Friday, December 5, 2008

Art Basel, Day 2: A touch of Palm Beach

Representing West Palm Beach's Gavlak gallery is Nelson Hallonquist, who stands between two paintings by José Alvarez. (Photos by Katie Deits)

By Katie Deits

MIAMI BEACH -- Amid the immensity of this city's convention hall, where works by more than 2,000 artists are being displayed by more than 250 of the top art galleries in the world during this week's Art Basel gathering, I found a piece of Palm Beach County in Booth Q4.

Gavlak, a West Palm Beach gallery, is at Art Basel displaying works by the artist Jose Alvarez. Mixed media is nothing new for artists, but I thought that Alvarez's use of porcupine quills and feathers -- in other words, material used by shamans -- combined with mineral crystals plus acrylic and watercolor paint created unusually beautiful effects.

The hallucinatory feel of the paintings marks Alvarez's attempt to “explore how the intersection of mysticism, science, spirituality and the construction of belief systems all connect to the strong human desire for knowledge and transformation,” according to the gallery.

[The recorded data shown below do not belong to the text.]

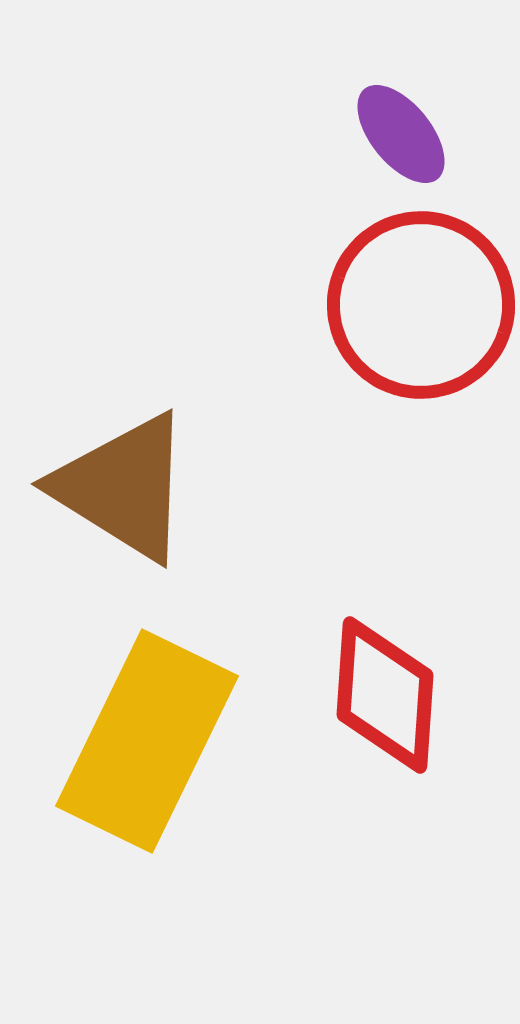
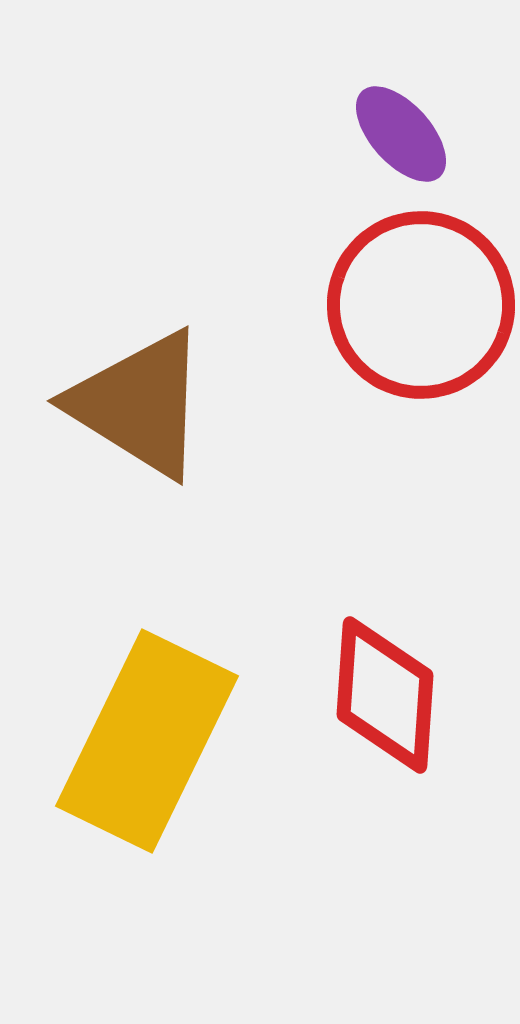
purple ellipse: rotated 3 degrees counterclockwise
brown triangle: moved 16 px right, 83 px up
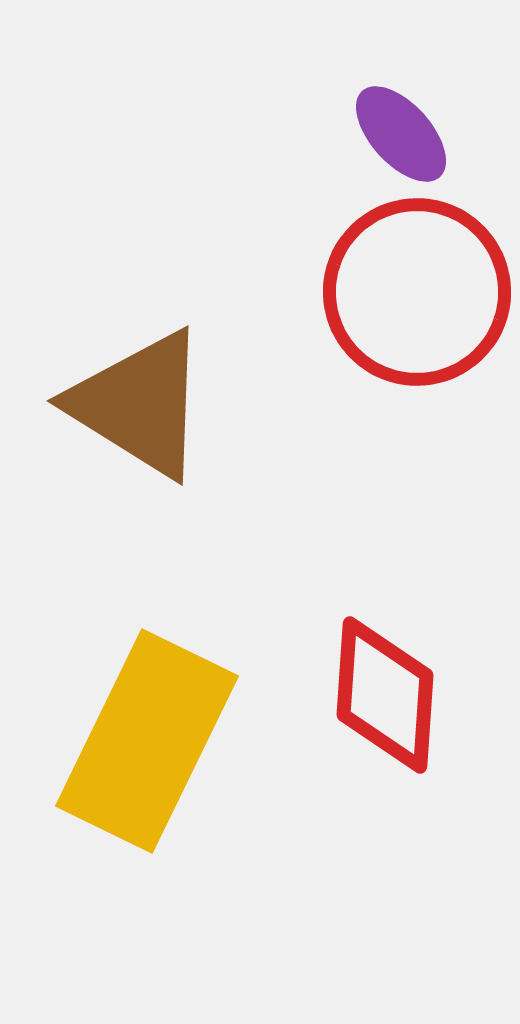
red circle: moved 4 px left, 13 px up
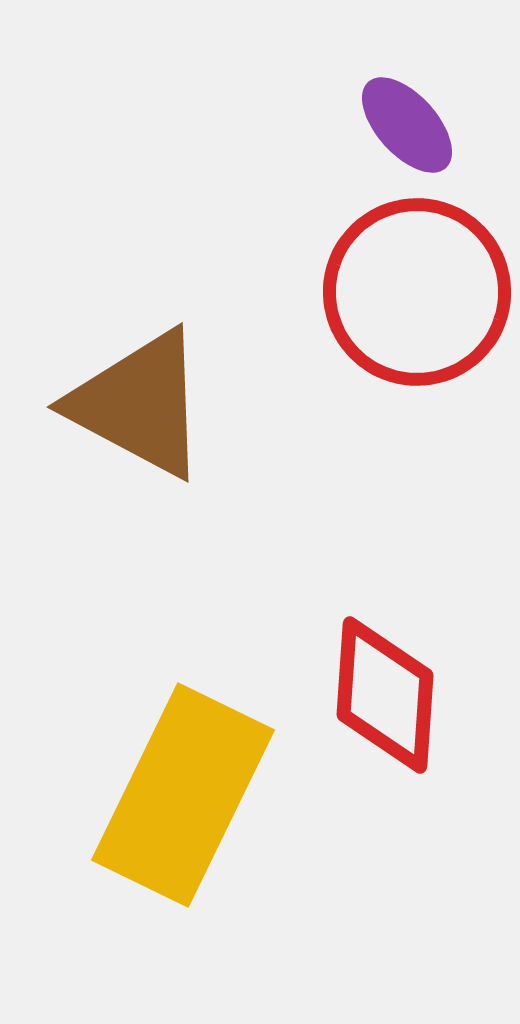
purple ellipse: moved 6 px right, 9 px up
brown triangle: rotated 4 degrees counterclockwise
yellow rectangle: moved 36 px right, 54 px down
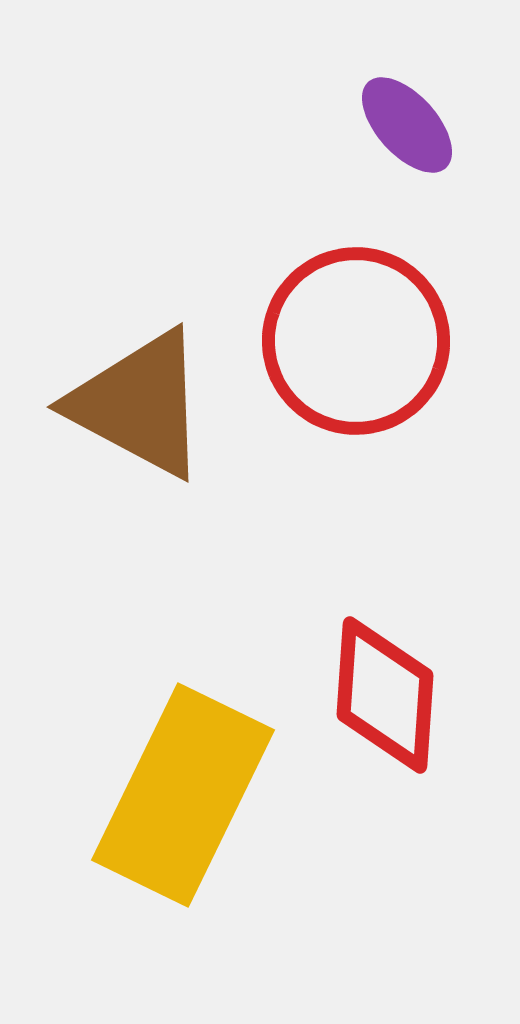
red circle: moved 61 px left, 49 px down
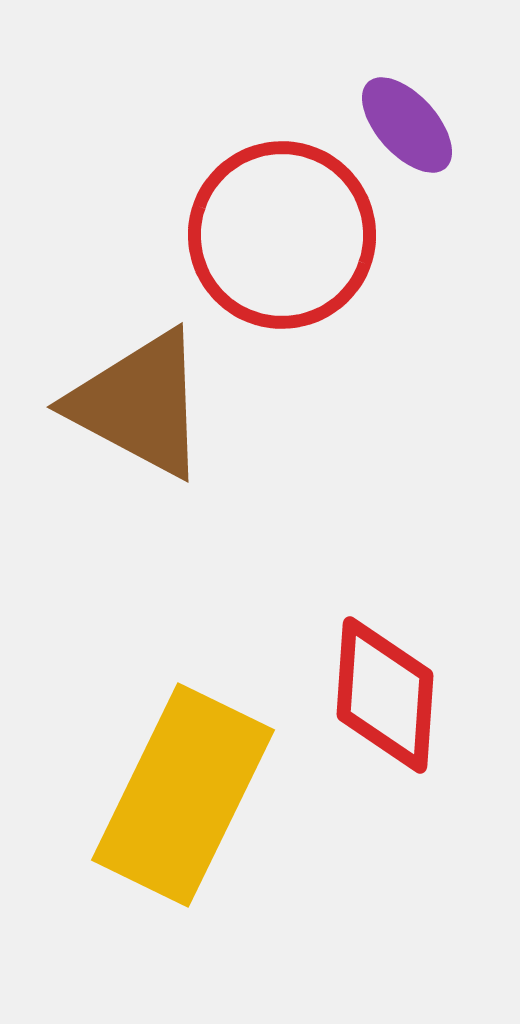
red circle: moved 74 px left, 106 px up
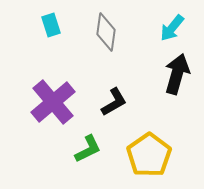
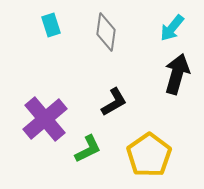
purple cross: moved 8 px left, 17 px down
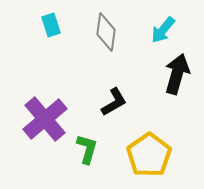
cyan arrow: moved 9 px left, 2 px down
green L-shape: moved 1 px left; rotated 48 degrees counterclockwise
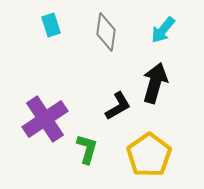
black arrow: moved 22 px left, 9 px down
black L-shape: moved 4 px right, 4 px down
purple cross: rotated 6 degrees clockwise
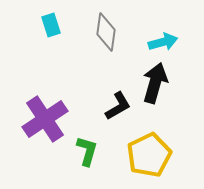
cyan arrow: moved 12 px down; rotated 144 degrees counterclockwise
green L-shape: moved 2 px down
yellow pentagon: rotated 9 degrees clockwise
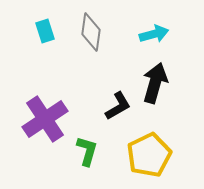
cyan rectangle: moved 6 px left, 6 px down
gray diamond: moved 15 px left
cyan arrow: moved 9 px left, 8 px up
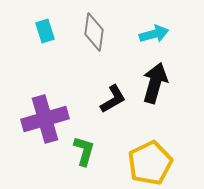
gray diamond: moved 3 px right
black L-shape: moved 5 px left, 7 px up
purple cross: rotated 18 degrees clockwise
green L-shape: moved 3 px left
yellow pentagon: moved 1 px right, 8 px down
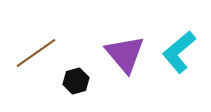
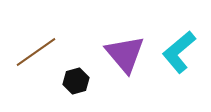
brown line: moved 1 px up
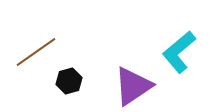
purple triangle: moved 8 px right, 32 px down; rotated 36 degrees clockwise
black hexagon: moved 7 px left
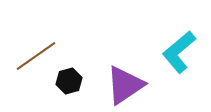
brown line: moved 4 px down
purple triangle: moved 8 px left, 1 px up
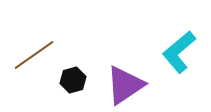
brown line: moved 2 px left, 1 px up
black hexagon: moved 4 px right, 1 px up
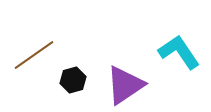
cyan L-shape: rotated 96 degrees clockwise
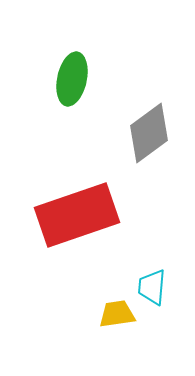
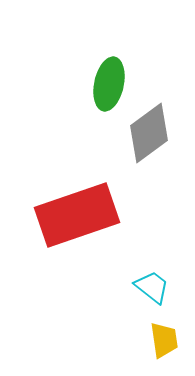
green ellipse: moved 37 px right, 5 px down
cyan trapezoid: rotated 123 degrees clockwise
yellow trapezoid: moved 47 px right, 26 px down; rotated 90 degrees clockwise
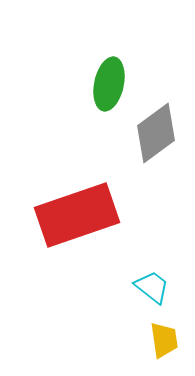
gray diamond: moved 7 px right
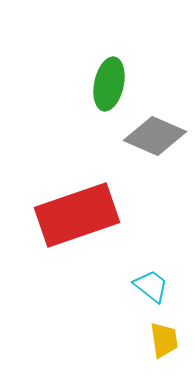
gray diamond: moved 1 px left, 3 px down; rotated 60 degrees clockwise
cyan trapezoid: moved 1 px left, 1 px up
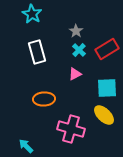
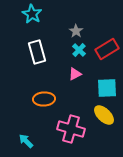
cyan arrow: moved 5 px up
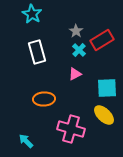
red rectangle: moved 5 px left, 9 px up
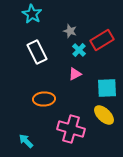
gray star: moved 6 px left; rotated 16 degrees counterclockwise
white rectangle: rotated 10 degrees counterclockwise
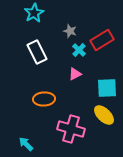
cyan star: moved 2 px right, 1 px up; rotated 12 degrees clockwise
cyan arrow: moved 3 px down
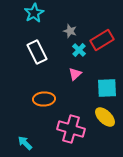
pink triangle: rotated 16 degrees counterclockwise
yellow ellipse: moved 1 px right, 2 px down
cyan arrow: moved 1 px left, 1 px up
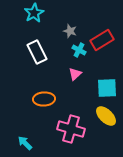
cyan cross: rotated 16 degrees counterclockwise
yellow ellipse: moved 1 px right, 1 px up
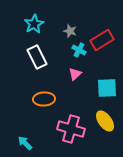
cyan star: moved 11 px down
white rectangle: moved 5 px down
yellow ellipse: moved 1 px left, 5 px down; rotated 10 degrees clockwise
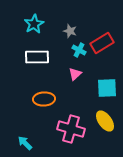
red rectangle: moved 3 px down
white rectangle: rotated 65 degrees counterclockwise
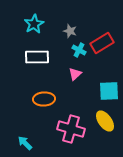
cyan square: moved 2 px right, 3 px down
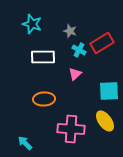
cyan star: moved 2 px left; rotated 24 degrees counterclockwise
white rectangle: moved 6 px right
pink cross: rotated 12 degrees counterclockwise
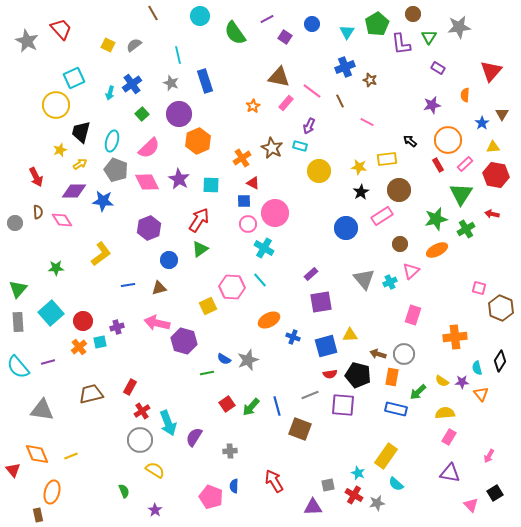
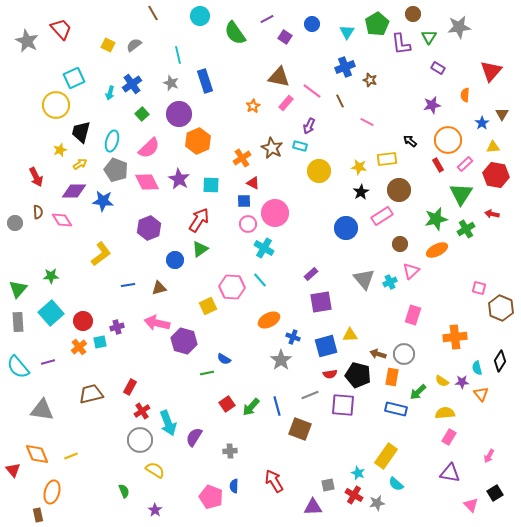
blue circle at (169, 260): moved 6 px right
green star at (56, 268): moved 5 px left, 8 px down
gray star at (248, 360): moved 33 px right; rotated 15 degrees counterclockwise
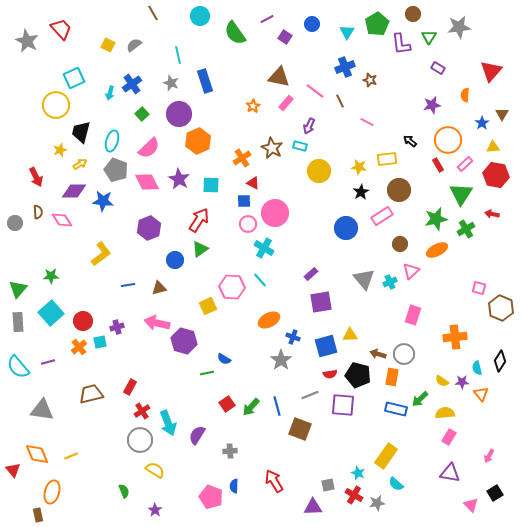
pink line at (312, 91): moved 3 px right
green arrow at (418, 392): moved 2 px right, 7 px down
purple semicircle at (194, 437): moved 3 px right, 2 px up
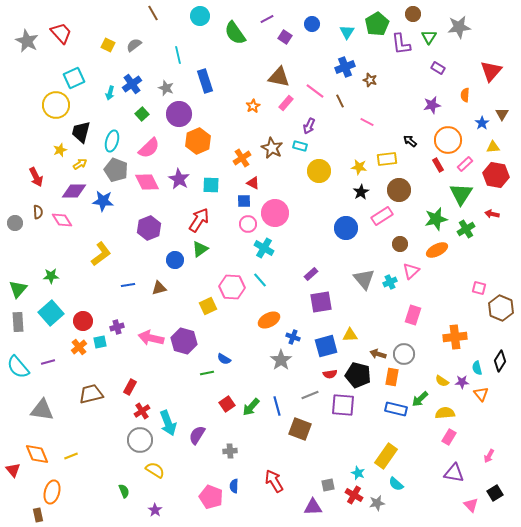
red trapezoid at (61, 29): moved 4 px down
gray star at (171, 83): moved 5 px left, 5 px down
pink arrow at (157, 323): moved 6 px left, 15 px down
purple triangle at (450, 473): moved 4 px right
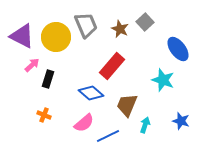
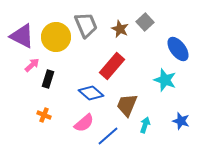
cyan star: moved 2 px right
blue line: rotated 15 degrees counterclockwise
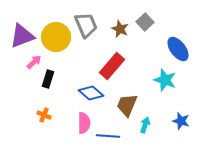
purple triangle: rotated 48 degrees counterclockwise
pink arrow: moved 2 px right, 3 px up
pink semicircle: rotated 50 degrees counterclockwise
blue line: rotated 45 degrees clockwise
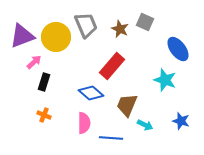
gray square: rotated 24 degrees counterclockwise
black rectangle: moved 4 px left, 3 px down
cyan arrow: rotated 98 degrees clockwise
blue line: moved 3 px right, 2 px down
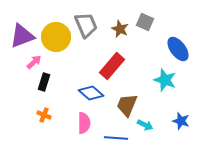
blue line: moved 5 px right
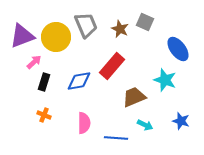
blue diamond: moved 12 px left, 12 px up; rotated 50 degrees counterclockwise
brown trapezoid: moved 7 px right, 8 px up; rotated 45 degrees clockwise
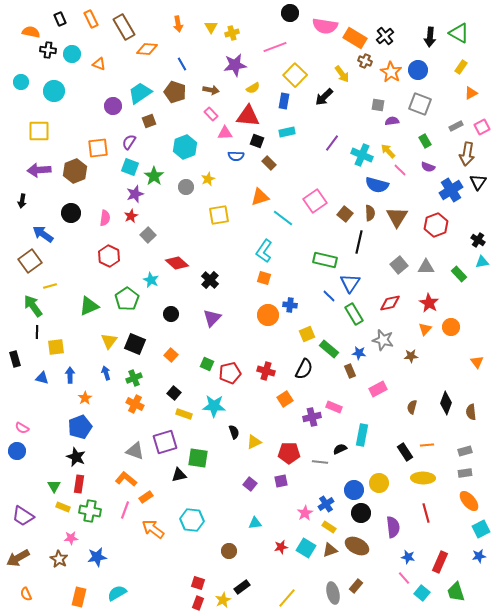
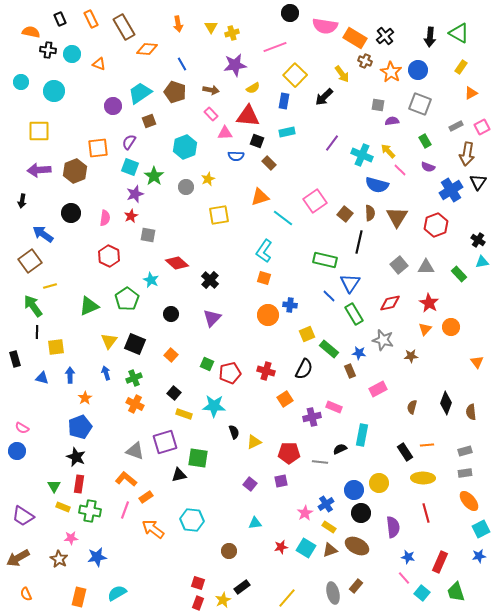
gray square at (148, 235): rotated 35 degrees counterclockwise
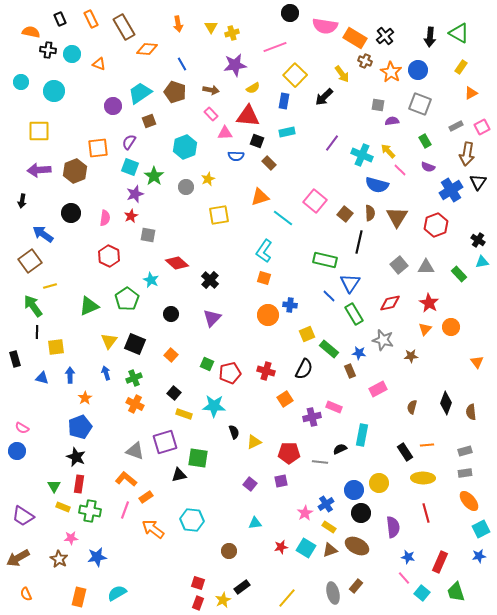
pink square at (315, 201): rotated 15 degrees counterclockwise
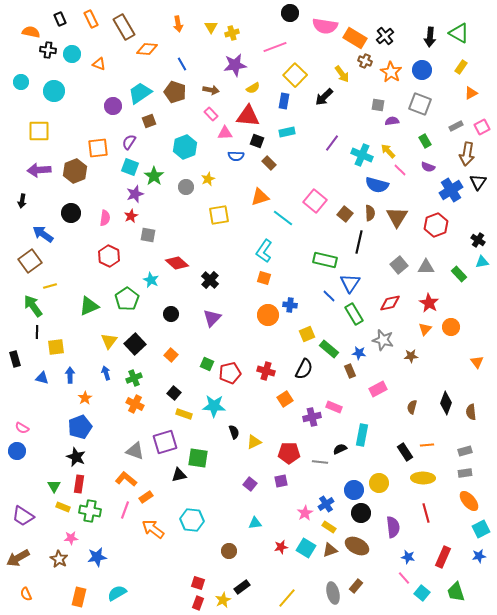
blue circle at (418, 70): moved 4 px right
black square at (135, 344): rotated 25 degrees clockwise
red rectangle at (440, 562): moved 3 px right, 5 px up
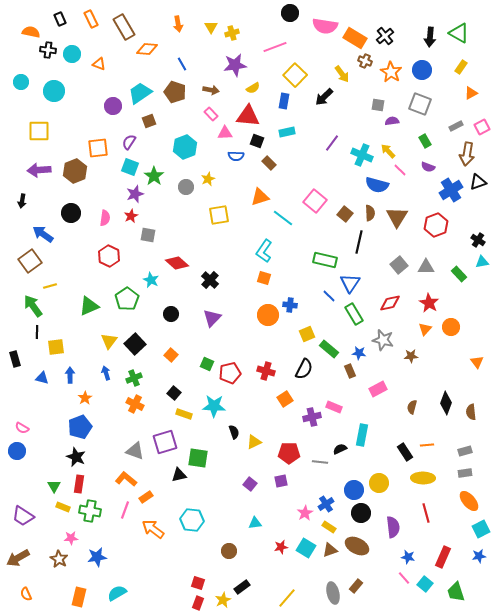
black triangle at (478, 182): rotated 36 degrees clockwise
cyan square at (422, 593): moved 3 px right, 9 px up
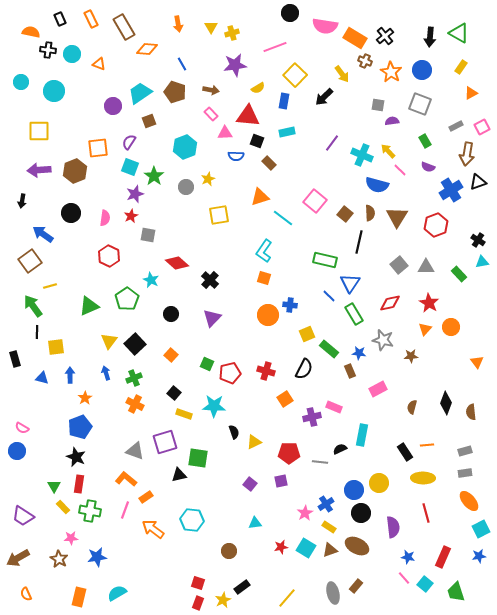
yellow semicircle at (253, 88): moved 5 px right
yellow rectangle at (63, 507): rotated 24 degrees clockwise
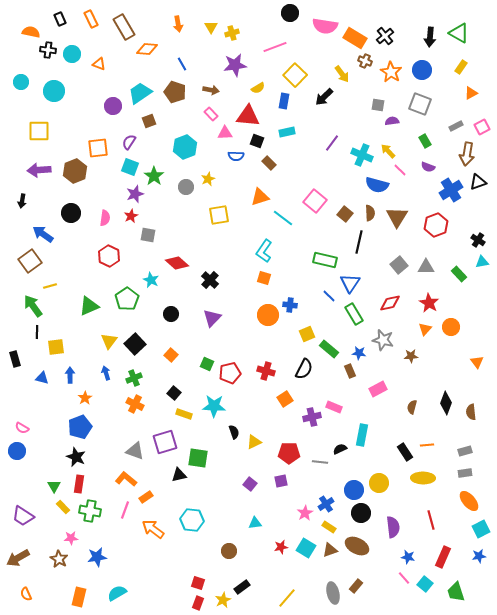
red line at (426, 513): moved 5 px right, 7 px down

Art Basel isn't only about checking out individual pieces of art. There's plenty of context and commentary to be found in the Art Salon, which features noted figures in the art world giving lectures and hosting discussions.

Jerry Saltz (seen at left), a columnist for New York magazine and former senior art critic at The Village Voice, gave a humorous talk about what the global economic downturn has done to the art world.

The current financial crisis means tough times for the fine art scene, with galleries closing and incomes shrinking for individual artists, Saltz said. But that's not such a bad thing, he said.

“Money is not the art world. What will happen is that people won’t be talking about art in terms of money,” Saltz said.

Artists will be free to create whatever they want to create without considering their “brand," he said, but while creators are self-focused, “galleries have visions that make the world.”

The bottom line is that just like they did in 1991 when the art market bottomed out, artists will continue making art and collectors will continue seeking it out, he said. It's just a cycle like anything else.

Visitors to Art Basel looking for a more formal structured approach can take in the fair's Art Kabinett program, in certain galleries show, in a separate space in their booths, curated exhibits “representing everything from thematic group exhibitions and single-work presentations to film programs and full-room installations.”

One of the 18 Art Kabinett exhibitions is Text and Image in 20th-Century Art, presented by the Galerie Gmurzynska in Zürich, Switzerland, which occupies Booth H9.

Displaying artists who used text and art, this is an exhibit well worth seeing. It starts with the Cubists and makes its way through pop and conceptual art.

Art Basel runs through Sunday at the Miami Beach Convention Center, but there are plenty of parallel art fairs and exhibits running at the same time. Among them are Art Asia, Art Miami, Art Now Fair, Aqua Art Miami, Bridge Art Fair, Design Miami, Fountain Art, Geisai, Green Art Fair, In Fashion Photo, INK Miami Fair, NADA Art Fair, Photo Miami, Pool Art Fair, Pulse, Red Dot Fair, SCOPE, and Sculpt Miami.
Palm Beach County art notables at Art Basel, from left: faux painter Scott Robertson, fine-art restorer Jim Swope, and art publicist and marketing expert Elaine Meier.